Final answer:
In Power BI, creating relationships between tables is vital for comprehensive data analysis without redundancy. Grouping data in different ways can reveal various insights, and relationships aid in switching between tables to analyze different data dimensions.
Step-by-step explanation:
Creating relationships in Power BI is essential when dealing with multiple tables containing related data. Relationships allow you to integrate and link the tables so that you can analyze comprehensive data across them. This prevents data redundancy and maintains data integrity.

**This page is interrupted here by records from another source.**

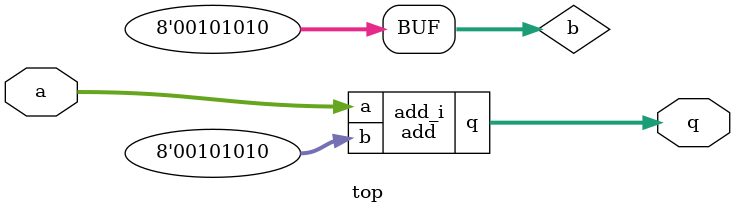
<source format=sv>
module add(input [7:0] a, input [7:0] b, output [7:0] q);
	assign q = a + b;
endmodule

module top(input [7:0] a, output [7:0] q);
	wire [7:0] b = 8'd42;
	add add_i(.*);
endmodule

</source>
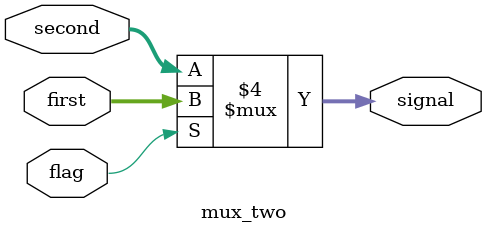
<source format=v>
module mux_two(first,second,flag,signal);
input [31:0] first;
input [31:0] second;
input flag;
output reg [31:0] signal;

always@(*)
begin
    if(flag == 1)
        signal <= first;
    else
        signal <= second;
    //$display("mux flag: %d", flag);
end
endmodule

</source>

In the context of having three tables with sales information, no single table is more 'correct' than the other; rather, they each serve different aspects of the dataset. When you create relationships, you ensure that analysis can be done seamlessly across these aspects. For instance, you might have a table for sales by state, another by product, and a third with sales dates or customer demographics. Linking these allows for a robust and multidimensional analysis.
Regarding how the data could be grouped, there are many possible ways based on analysis needs. You could group by geography, time period, product category, customer demographics, or any other dimension present in your data. Grouping data differently can provide varying insights, and the advantage of one method over another depends on the questions being asked of the data.
If you switch between tables in Power BI, it's usually to utilize different dimensions or granularities of the data that are relevant to different types of queries or reports. Relationships in Power BI make switching between the perspectives held in each table a seamless process, thus enabling richer, more comprehensive analysis.